* START *

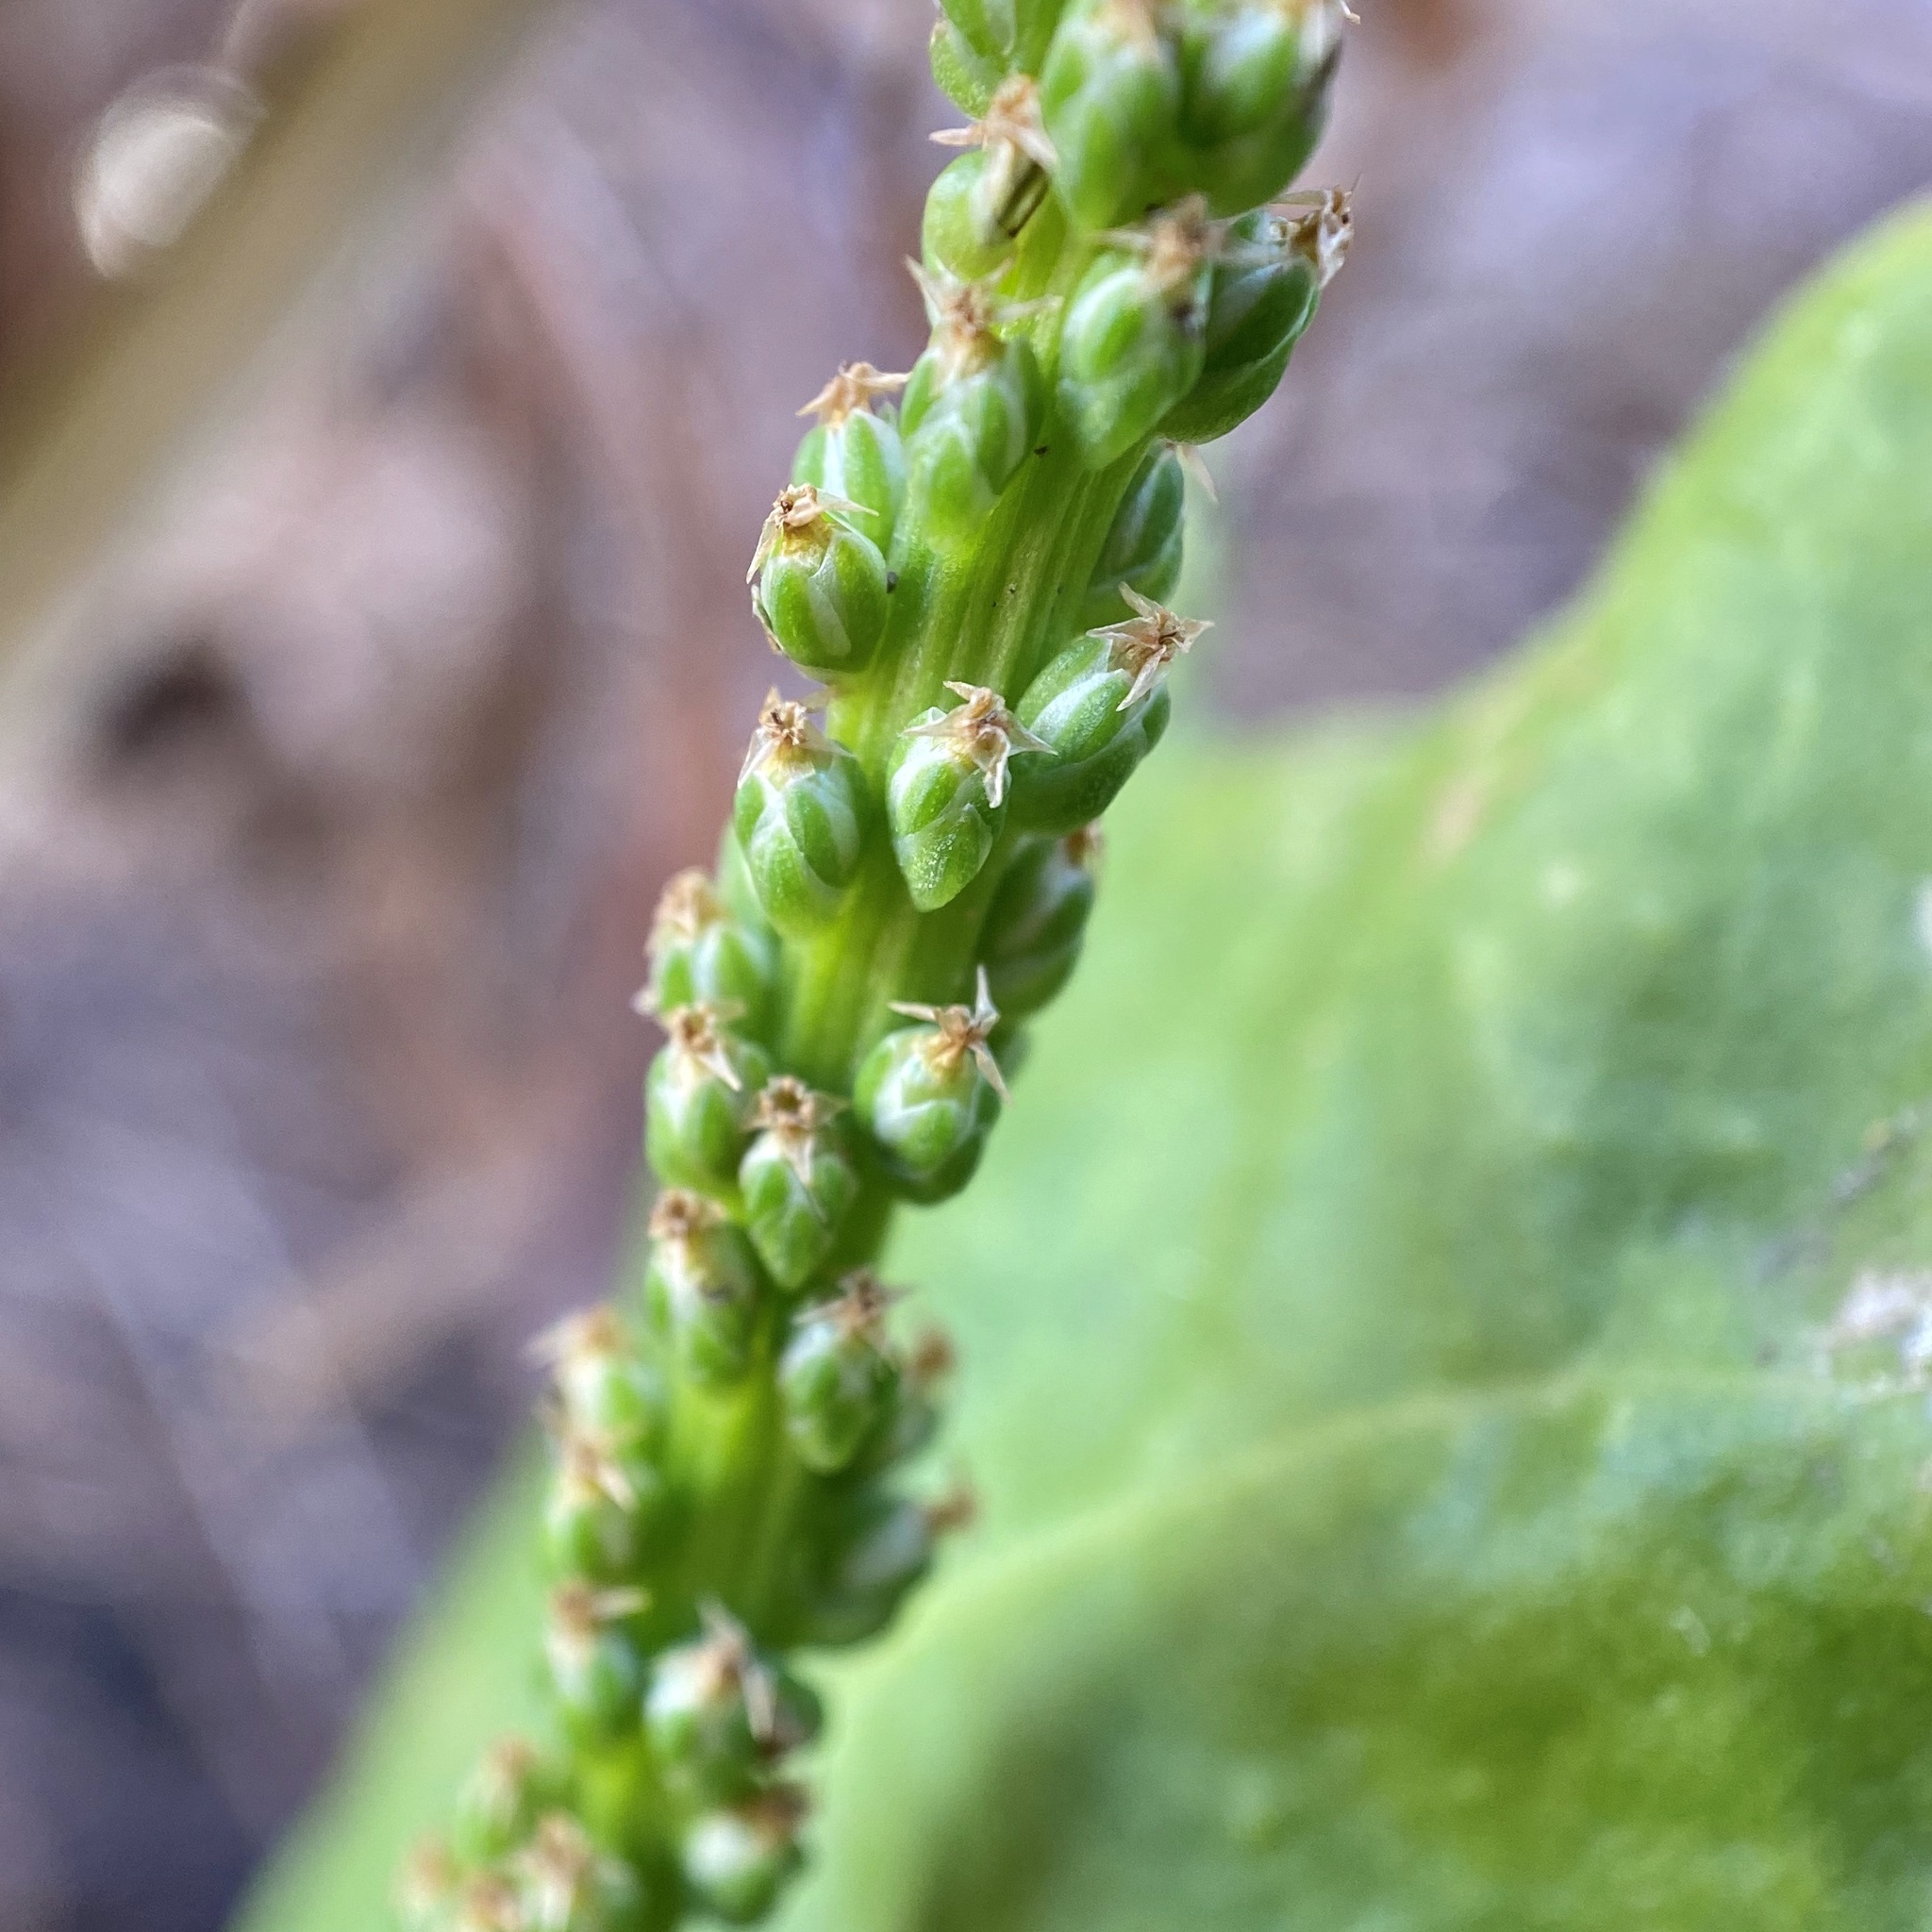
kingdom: Plantae
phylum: Tracheophyta
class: Magnoliopsida
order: Lamiales
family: Plantaginaceae
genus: Plantago
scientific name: Plantago major
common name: Common plantain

* END *

Rewrite the lines of every entry above with "common name" swapped for "vernacular name" and nothing else changed. Leave the pictures out.

- Solution
kingdom: Plantae
phylum: Tracheophyta
class: Magnoliopsida
order: Lamiales
family: Plantaginaceae
genus: Plantago
scientific name: Plantago major
vernacular name: Common plantain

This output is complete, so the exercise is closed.